- What the task requires -
Your job is to set down the stretch of entries that opens with the line containing "28: (746, 441, 1.28)" and closes with the line containing "42: (781, 449, 1.28)". Keep both end lines, copy each exactly, and add nothing.

- Data records -
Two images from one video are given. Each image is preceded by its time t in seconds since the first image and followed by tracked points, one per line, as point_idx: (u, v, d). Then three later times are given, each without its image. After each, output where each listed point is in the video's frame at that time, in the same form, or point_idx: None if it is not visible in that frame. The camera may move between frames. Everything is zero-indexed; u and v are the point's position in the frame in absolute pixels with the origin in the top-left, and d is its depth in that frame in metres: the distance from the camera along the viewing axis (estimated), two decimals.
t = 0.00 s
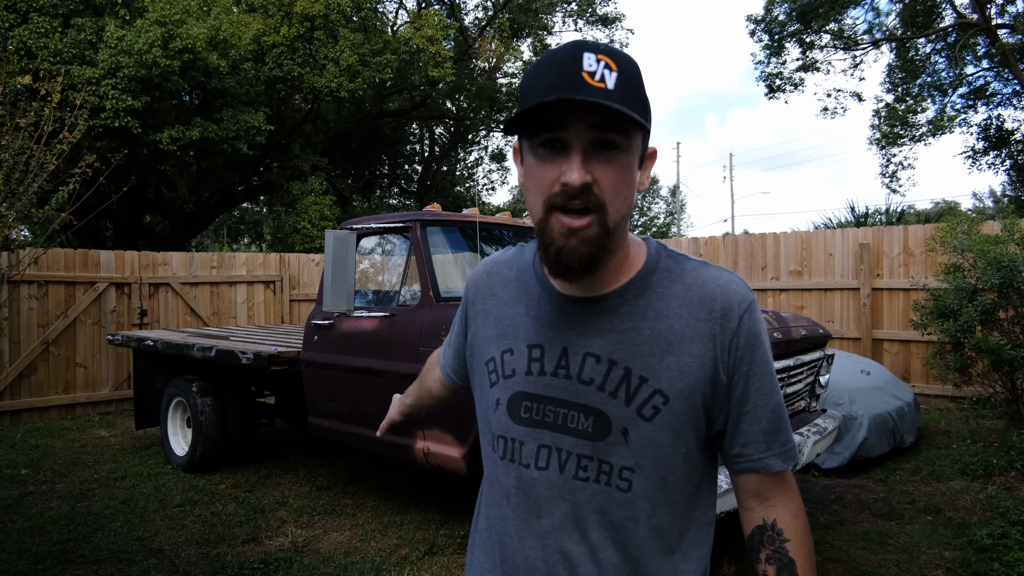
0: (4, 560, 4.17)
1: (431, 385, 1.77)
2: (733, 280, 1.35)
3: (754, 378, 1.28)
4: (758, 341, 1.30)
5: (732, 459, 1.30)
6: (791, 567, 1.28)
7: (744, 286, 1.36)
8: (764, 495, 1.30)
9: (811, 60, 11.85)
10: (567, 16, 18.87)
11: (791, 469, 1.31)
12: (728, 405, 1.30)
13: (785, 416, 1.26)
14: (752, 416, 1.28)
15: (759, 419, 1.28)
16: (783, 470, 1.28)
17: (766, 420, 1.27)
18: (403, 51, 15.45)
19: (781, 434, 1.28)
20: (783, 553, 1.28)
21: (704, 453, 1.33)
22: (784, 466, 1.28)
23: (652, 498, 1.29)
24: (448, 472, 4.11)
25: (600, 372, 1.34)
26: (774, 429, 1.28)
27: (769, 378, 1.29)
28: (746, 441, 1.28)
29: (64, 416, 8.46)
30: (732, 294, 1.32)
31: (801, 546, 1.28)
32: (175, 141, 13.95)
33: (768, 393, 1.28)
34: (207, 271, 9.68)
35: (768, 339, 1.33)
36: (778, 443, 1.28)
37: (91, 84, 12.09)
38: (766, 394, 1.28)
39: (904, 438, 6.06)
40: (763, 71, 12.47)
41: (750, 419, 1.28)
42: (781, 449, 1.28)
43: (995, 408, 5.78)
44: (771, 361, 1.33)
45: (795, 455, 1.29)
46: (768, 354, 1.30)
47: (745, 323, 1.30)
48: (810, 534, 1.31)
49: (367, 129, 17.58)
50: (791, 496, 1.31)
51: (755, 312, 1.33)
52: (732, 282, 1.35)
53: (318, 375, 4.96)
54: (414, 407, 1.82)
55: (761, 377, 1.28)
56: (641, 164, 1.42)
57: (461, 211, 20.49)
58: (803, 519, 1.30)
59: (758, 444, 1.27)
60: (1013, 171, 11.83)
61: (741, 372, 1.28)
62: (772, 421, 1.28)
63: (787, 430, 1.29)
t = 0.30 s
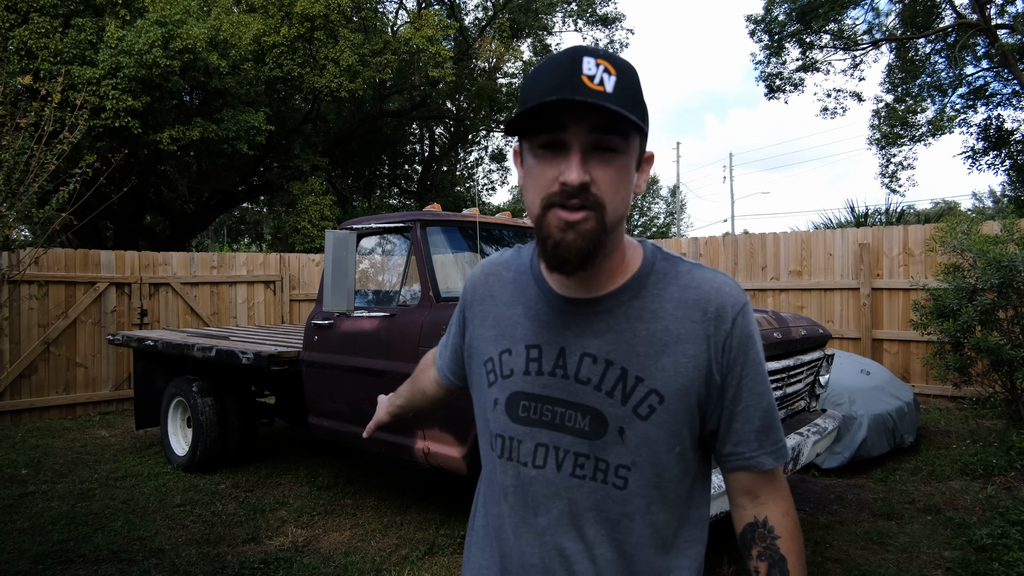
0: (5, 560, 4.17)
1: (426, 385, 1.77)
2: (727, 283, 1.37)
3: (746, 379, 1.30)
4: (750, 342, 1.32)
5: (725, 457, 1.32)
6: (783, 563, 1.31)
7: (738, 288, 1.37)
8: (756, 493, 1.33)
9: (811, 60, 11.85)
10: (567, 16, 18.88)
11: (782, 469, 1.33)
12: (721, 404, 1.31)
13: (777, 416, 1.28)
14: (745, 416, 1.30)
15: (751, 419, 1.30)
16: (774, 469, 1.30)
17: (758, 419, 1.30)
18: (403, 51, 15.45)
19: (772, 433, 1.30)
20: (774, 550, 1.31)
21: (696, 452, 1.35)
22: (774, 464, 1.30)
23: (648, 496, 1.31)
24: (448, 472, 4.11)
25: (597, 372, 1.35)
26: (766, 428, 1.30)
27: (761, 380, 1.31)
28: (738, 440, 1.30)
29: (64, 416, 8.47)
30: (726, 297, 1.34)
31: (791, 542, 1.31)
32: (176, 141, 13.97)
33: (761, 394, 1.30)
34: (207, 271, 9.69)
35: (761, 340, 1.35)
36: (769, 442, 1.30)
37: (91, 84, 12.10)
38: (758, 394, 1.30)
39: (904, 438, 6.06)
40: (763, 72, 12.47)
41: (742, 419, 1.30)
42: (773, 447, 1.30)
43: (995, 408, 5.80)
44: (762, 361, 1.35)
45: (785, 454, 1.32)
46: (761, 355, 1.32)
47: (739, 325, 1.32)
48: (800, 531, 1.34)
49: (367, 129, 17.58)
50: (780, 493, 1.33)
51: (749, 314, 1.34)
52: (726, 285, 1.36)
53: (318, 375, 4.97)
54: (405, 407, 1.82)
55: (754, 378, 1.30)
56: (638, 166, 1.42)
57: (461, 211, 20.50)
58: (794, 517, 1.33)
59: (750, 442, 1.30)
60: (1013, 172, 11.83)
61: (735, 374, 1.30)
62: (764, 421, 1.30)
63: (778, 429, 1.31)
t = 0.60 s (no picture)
0: (3, 560, 4.16)
1: (419, 387, 1.74)
2: (722, 282, 1.37)
3: (741, 376, 1.30)
4: (745, 340, 1.32)
5: (719, 453, 1.32)
6: (775, 557, 1.33)
7: (733, 286, 1.37)
8: (748, 488, 1.34)
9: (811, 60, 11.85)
10: (567, 16, 18.87)
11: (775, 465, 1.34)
12: (716, 401, 1.31)
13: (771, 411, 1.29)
14: (739, 412, 1.30)
15: (745, 415, 1.30)
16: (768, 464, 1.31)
17: (751, 416, 1.30)
18: (403, 51, 15.44)
19: (766, 430, 1.31)
20: (766, 543, 1.32)
21: (692, 449, 1.36)
22: (767, 460, 1.31)
23: (647, 493, 1.31)
24: (448, 472, 4.10)
25: (596, 371, 1.34)
26: (759, 424, 1.30)
27: (756, 376, 1.31)
28: (733, 435, 1.31)
29: (63, 416, 8.46)
30: (722, 296, 1.34)
31: (784, 535, 1.32)
32: (175, 141, 13.97)
33: (755, 390, 1.31)
34: (207, 271, 9.68)
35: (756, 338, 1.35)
36: (763, 438, 1.31)
37: (91, 84, 12.08)
38: (753, 390, 1.30)
39: (904, 438, 6.06)
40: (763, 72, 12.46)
41: (737, 415, 1.30)
42: (767, 443, 1.31)
43: (995, 408, 5.78)
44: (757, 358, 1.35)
45: (779, 450, 1.32)
46: (754, 353, 1.32)
47: (735, 323, 1.32)
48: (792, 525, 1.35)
49: (367, 129, 17.57)
50: (774, 488, 1.34)
51: (744, 312, 1.34)
52: (722, 285, 1.36)
53: (318, 375, 4.96)
54: (383, 407, 1.79)
55: (748, 375, 1.31)
56: (632, 168, 1.42)
57: (460, 211, 20.50)
58: (786, 511, 1.34)
59: (744, 438, 1.30)
60: (1013, 171, 11.80)
61: (730, 372, 1.30)
62: (758, 417, 1.30)
63: (771, 425, 1.32)
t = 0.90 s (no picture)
0: (3, 561, 4.16)
1: (403, 398, 1.75)
2: (716, 277, 1.40)
3: (740, 367, 1.34)
4: (741, 332, 1.36)
5: (720, 444, 1.36)
6: (777, 545, 1.34)
7: (726, 281, 1.41)
8: (748, 478, 1.37)
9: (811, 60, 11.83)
10: (567, 16, 18.84)
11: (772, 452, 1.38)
12: (716, 394, 1.35)
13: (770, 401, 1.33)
14: (739, 403, 1.33)
15: (744, 406, 1.33)
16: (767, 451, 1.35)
17: (751, 405, 1.34)
18: (403, 51, 15.41)
19: (764, 418, 1.34)
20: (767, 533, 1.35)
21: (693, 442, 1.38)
22: (767, 448, 1.34)
23: (655, 487, 1.32)
24: (448, 472, 4.09)
25: (599, 370, 1.36)
26: (758, 414, 1.34)
27: (753, 367, 1.35)
28: (733, 426, 1.34)
29: (63, 416, 8.45)
30: (717, 289, 1.37)
31: (784, 523, 1.35)
32: (175, 140, 13.96)
33: (752, 380, 1.34)
34: (207, 271, 9.67)
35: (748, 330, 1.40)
36: (762, 427, 1.34)
37: (90, 84, 12.07)
38: (750, 380, 1.34)
39: (904, 438, 6.05)
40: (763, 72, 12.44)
41: (737, 405, 1.33)
42: (766, 432, 1.34)
43: (996, 408, 5.75)
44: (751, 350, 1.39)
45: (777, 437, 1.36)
46: (750, 344, 1.36)
47: (731, 316, 1.35)
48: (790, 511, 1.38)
49: (367, 129, 17.56)
50: (771, 475, 1.38)
51: (737, 306, 1.38)
52: (716, 279, 1.40)
53: (318, 375, 4.95)
54: (367, 421, 1.78)
55: (746, 366, 1.34)
56: (629, 169, 1.44)
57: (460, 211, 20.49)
58: (784, 499, 1.37)
59: (744, 428, 1.33)
60: (1014, 171, 11.78)
61: (729, 364, 1.34)
62: (756, 406, 1.34)
63: (769, 413, 1.36)
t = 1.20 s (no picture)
0: (3, 561, 4.15)
1: (399, 404, 1.75)
2: (714, 273, 1.40)
3: (739, 361, 1.34)
4: (740, 328, 1.35)
5: (720, 439, 1.36)
6: (776, 538, 1.35)
7: (724, 277, 1.41)
8: (747, 473, 1.37)
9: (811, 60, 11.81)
10: (567, 16, 18.82)
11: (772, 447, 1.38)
12: (716, 389, 1.35)
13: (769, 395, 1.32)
14: (738, 398, 1.33)
15: (744, 402, 1.33)
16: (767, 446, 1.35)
17: (750, 400, 1.34)
18: (403, 51, 15.39)
19: (765, 413, 1.34)
20: (766, 526, 1.35)
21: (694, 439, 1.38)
22: (766, 441, 1.34)
23: (658, 485, 1.33)
24: (448, 472, 4.09)
25: (600, 368, 1.36)
26: (758, 408, 1.34)
27: (752, 362, 1.35)
28: (733, 421, 1.34)
29: (63, 416, 8.45)
30: (715, 285, 1.37)
31: (783, 516, 1.35)
32: (175, 140, 13.95)
33: (752, 376, 1.34)
34: (207, 271, 9.67)
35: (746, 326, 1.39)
36: (761, 422, 1.34)
37: (90, 84, 12.06)
38: (749, 375, 1.34)
39: (904, 438, 6.05)
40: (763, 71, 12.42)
41: (737, 400, 1.33)
42: (765, 427, 1.34)
43: (996, 409, 5.72)
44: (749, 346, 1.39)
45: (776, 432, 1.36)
46: (748, 340, 1.36)
47: (729, 313, 1.35)
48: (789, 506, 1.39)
49: (367, 129, 17.56)
50: (770, 470, 1.38)
51: (735, 302, 1.38)
52: (714, 275, 1.40)
53: (318, 375, 4.95)
54: (360, 428, 1.79)
55: (745, 361, 1.34)
56: (626, 170, 1.43)
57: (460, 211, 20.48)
58: (783, 493, 1.38)
59: (744, 423, 1.33)
60: (1014, 171, 11.77)
61: (728, 360, 1.33)
62: (756, 401, 1.34)
63: (769, 408, 1.35)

- Response to the exercise -
28: (746, 441, 1.28)
29: (64, 416, 8.46)
30: (732, 294, 1.32)
31: (801, 546, 1.28)
32: (175, 141, 13.95)
33: (768, 393, 1.28)
34: (207, 271, 9.68)
35: (768, 339, 1.33)
36: (778, 443, 1.28)
37: (91, 84, 12.09)
38: (766, 394, 1.28)
39: (904, 438, 6.06)
40: (763, 71, 12.47)
41: (750, 419, 1.28)
42: (781, 449, 1.28)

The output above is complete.